[EXERCISE] Within the entries below, output exactly the lines between the line containing "ring mcp: (282, 154)" and the line containing "pinky dip: (278, 323)", inclusive, and omit any picture.

• • • •

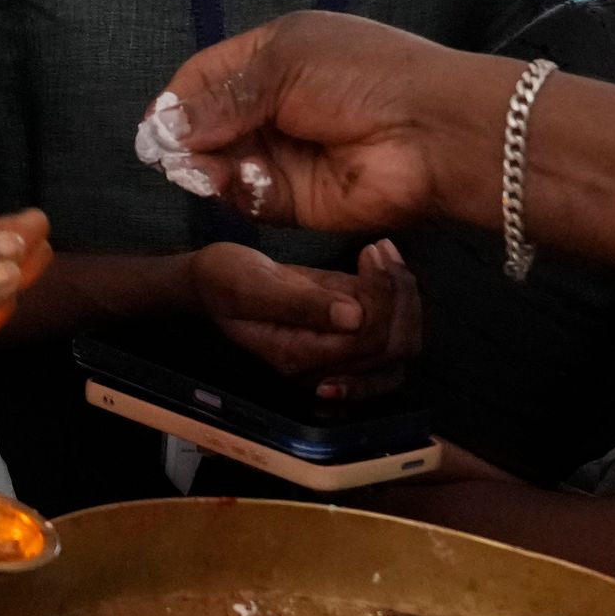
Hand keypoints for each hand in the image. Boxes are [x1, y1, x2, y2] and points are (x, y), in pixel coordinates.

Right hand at [160, 12, 505, 236]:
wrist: (429, 132)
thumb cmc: (361, 77)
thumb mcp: (284, 65)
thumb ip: (221, 97)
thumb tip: (164, 125)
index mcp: (273, 56)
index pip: (204, 77)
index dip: (177, 100)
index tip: (155, 125)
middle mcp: (272, 106)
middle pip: (204, 126)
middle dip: (187, 138)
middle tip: (175, 152)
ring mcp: (282, 154)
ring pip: (218, 165)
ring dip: (208, 166)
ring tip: (210, 166)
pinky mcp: (293, 200)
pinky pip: (247, 197)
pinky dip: (240, 190)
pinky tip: (246, 180)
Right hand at [182, 238, 420, 390]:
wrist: (210, 281)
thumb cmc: (224, 281)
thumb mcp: (253, 287)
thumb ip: (301, 305)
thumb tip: (354, 317)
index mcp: (300, 356)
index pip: (365, 341)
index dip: (380, 299)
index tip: (369, 251)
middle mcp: (325, 363)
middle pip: (392, 350)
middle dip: (399, 299)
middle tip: (383, 252)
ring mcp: (338, 349)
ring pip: (399, 344)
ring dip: (404, 299)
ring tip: (386, 254)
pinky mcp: (344, 328)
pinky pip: (389, 327)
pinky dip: (397, 296)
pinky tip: (384, 258)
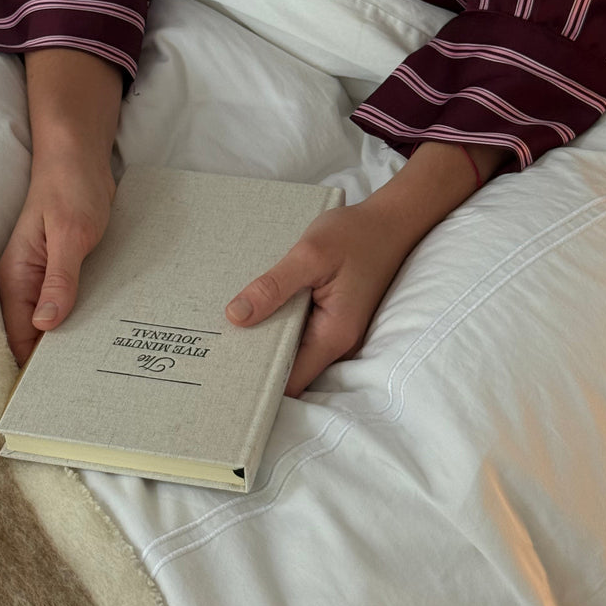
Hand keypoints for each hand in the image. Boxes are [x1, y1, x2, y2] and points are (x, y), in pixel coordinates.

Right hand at [0, 152, 115, 364]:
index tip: (61, 392)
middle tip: (90, 383)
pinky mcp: (62, 271)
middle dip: (57, 360)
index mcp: (16, 278)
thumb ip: (59, 280)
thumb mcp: (70, 235)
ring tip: (101, 364)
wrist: (80, 159)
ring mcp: (43, 278)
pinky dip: (84, 317)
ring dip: (74, 338)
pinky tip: (104, 331)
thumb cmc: (71, 189)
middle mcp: (24, 283)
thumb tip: (46, 325)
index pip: (19, 338)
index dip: (36, 367)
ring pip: (53, 322)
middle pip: (34, 336)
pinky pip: (69, 304)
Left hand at [224, 202, 417, 397]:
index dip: (259, 383)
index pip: (290, 382)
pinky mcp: (331, 318)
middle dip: (256, 361)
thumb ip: (274, 286)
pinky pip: (299, 331)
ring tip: (229, 327)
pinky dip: (278, 323)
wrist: (390, 222)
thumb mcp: (310, 254)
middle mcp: (336, 342)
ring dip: (266, 339)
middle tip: (216, 347)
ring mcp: (335, 331)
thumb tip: (236, 316)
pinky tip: (257, 307)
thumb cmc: (355, 234)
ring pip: (292, 350)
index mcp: (333, 335)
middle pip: (288, 369)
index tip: (226, 374)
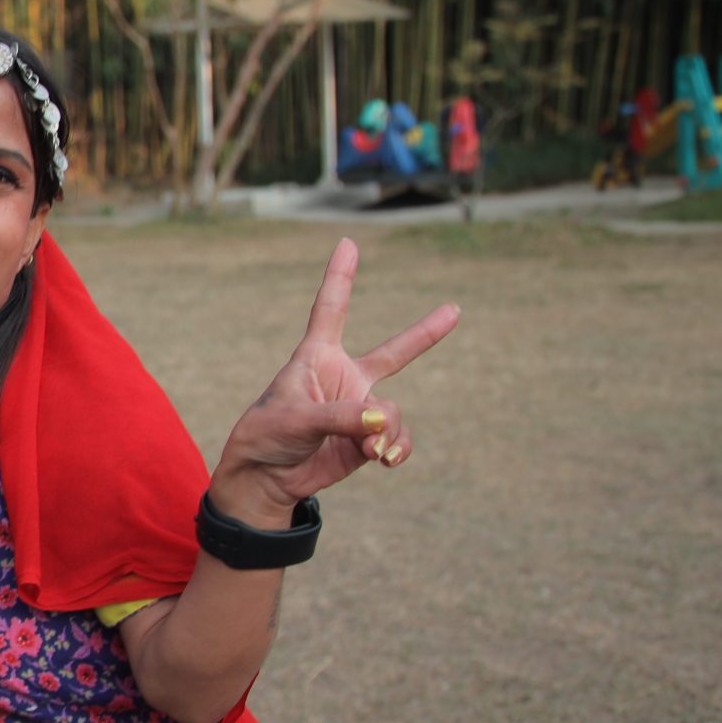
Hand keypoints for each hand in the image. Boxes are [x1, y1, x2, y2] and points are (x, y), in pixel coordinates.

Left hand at [210, 238, 458, 519]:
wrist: (266, 479)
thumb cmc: (268, 436)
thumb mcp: (297, 419)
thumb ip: (342, 417)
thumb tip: (383, 419)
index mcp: (316, 358)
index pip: (331, 309)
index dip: (340, 276)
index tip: (348, 243)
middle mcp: (343, 378)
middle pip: (394, 352)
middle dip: (426, 333)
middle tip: (454, 310)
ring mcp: (360, 409)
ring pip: (393, 413)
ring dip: (387, 431)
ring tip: (369, 448)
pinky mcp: (369, 439)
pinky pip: (399, 439)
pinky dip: (398, 449)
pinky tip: (384, 460)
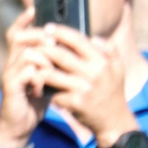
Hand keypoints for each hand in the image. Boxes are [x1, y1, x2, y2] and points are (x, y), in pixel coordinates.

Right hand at [0, 8, 51, 147]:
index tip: (34, 8)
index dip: (23, 20)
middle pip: (20, 38)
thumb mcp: (45, 79)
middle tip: (53, 43)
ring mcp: (9, 74)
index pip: (16, 33)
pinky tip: (42, 88)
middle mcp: (11, 63)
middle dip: (39, 36)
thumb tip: (68, 47)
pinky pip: (27, 72)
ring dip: (44, 59)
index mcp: (19, 60)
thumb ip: (51, 64)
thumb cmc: (33, 102)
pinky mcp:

• • • •

[SOLUTION TO THIS EXERCISE]
ring mcp: (282, 154)
ring pip: (218, 165)
ring dip: (208, 166)
ring tip: (210, 166)
pinky mcp: (293, 200)
pinky pip: (247, 197)
pinky dip: (240, 190)
pinky tip: (246, 180)
Right hand at [182, 238, 420, 390]:
wrist: (210, 281)
thumb cmc: (224, 281)
thumb mcp: (253, 287)
thumb ip: (301, 305)
thumb tip: (354, 317)
index mcp: (300, 356)
index pip: (365, 341)
index dip: (380, 299)
index tip: (369, 251)
middle mcp: (325, 363)
middle pip: (392, 350)
middle dip: (399, 299)
middle tip: (383, 252)
ring mcp: (338, 349)
ring pip: (399, 344)
ring dip: (404, 299)
ring tip: (386, 254)
pinky mcp: (344, 328)
pinky pip: (389, 327)
pinky dip: (397, 296)
pinky tip: (384, 258)
Hand keypoints for each hand in the image. Boxes are [x1, y1, x2, y2] and points are (x, y), in pixel coordinates.

Right hand at [0, 152, 115, 364]:
index tip: (61, 392)
middle tip: (90, 383)
pinky mcp: (62, 271)
middle dip: (57, 360)
index mcp: (16, 278)
thumb ip: (59, 280)
thumb mcp: (70, 235)
ring tip: (101, 364)
wrist: (80, 159)
ring mcp: (43, 278)
pinky dip: (84, 317)
ring dip: (74, 338)
pinky tip: (104, 331)
thumb cmc: (71, 189)
middle mcp: (24, 283)
thumb tip: (46, 325)
index pip: (19, 338)
index dip: (36, 367)
ring pip: (53, 322)
middle pip: (34, 336)
pinky pip: (69, 304)
Left hand at [224, 202, 417, 397]:
index dip: (259, 383)
index pip: (290, 382)
pinky mcp: (331, 318)
middle dip: (256, 361)
thumb ip: (274, 286)
pinky pip: (299, 331)
ring tip: (229, 327)
pinky dip: (278, 323)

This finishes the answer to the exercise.